Read: One year later: How the pandemic sped up the shift to virtual mental-health care
For all sources of virtual care, most plan members were positive about the quality of service received. Privately paid services were ranked most highly, with 88 per cent describing the quality of services as excellent or good, followed by virtual care from a usual provider other than the family physician (86 per cent), from the usual family physician (83 per cent) and from the workplace benefits plan (78 per cent).
Nearly half (46 per cent) of plan members indicated they’d likely order required medications online and have them delivered, up from 37 per cent in 2021. Members aged 18 to 34 (54 per cent) were more likely to do so than those aged 55 and older (31 per cent), as were members in Quebec (54 per cent).

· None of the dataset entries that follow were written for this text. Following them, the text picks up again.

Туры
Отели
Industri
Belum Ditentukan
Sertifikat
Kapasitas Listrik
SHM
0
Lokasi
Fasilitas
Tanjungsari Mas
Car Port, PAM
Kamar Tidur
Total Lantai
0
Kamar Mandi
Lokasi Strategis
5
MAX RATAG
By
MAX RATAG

More than a quarter (28 per cent) of plan members said their benefits plan offers a 24-hour virtual health-care service, while 31 per cent were unsure. Two-thirds (66 per cent) indicated they’d likely use a 24-hour virtual health-care service that’s part of their benefits plan, a percentage that increases to 81 per cent among those who’ve already used some form of virtual care. Similarly, plan member aged 18 to 34 and those with a mental-health condition (76 per cent each) indicated they’d likely use a 24-hour virtual health-care service, as well as 71 per cent of those with caregiving responsibilities.
“Advances in technology are unlocking our capabilities to deliver journeys digitally, both for
benefits and health services outside of benefits,” said Kim MacFarlane, vice-president of group benefits, product and digital experiences at Manulife Financial Corp. and an advisory board member, in the report. “We are on the cusp of proactively engaging plan members, leveraging tech and data to create dynamic experiences that continue to evolve and adapt until their personal health needs are fulfilled.”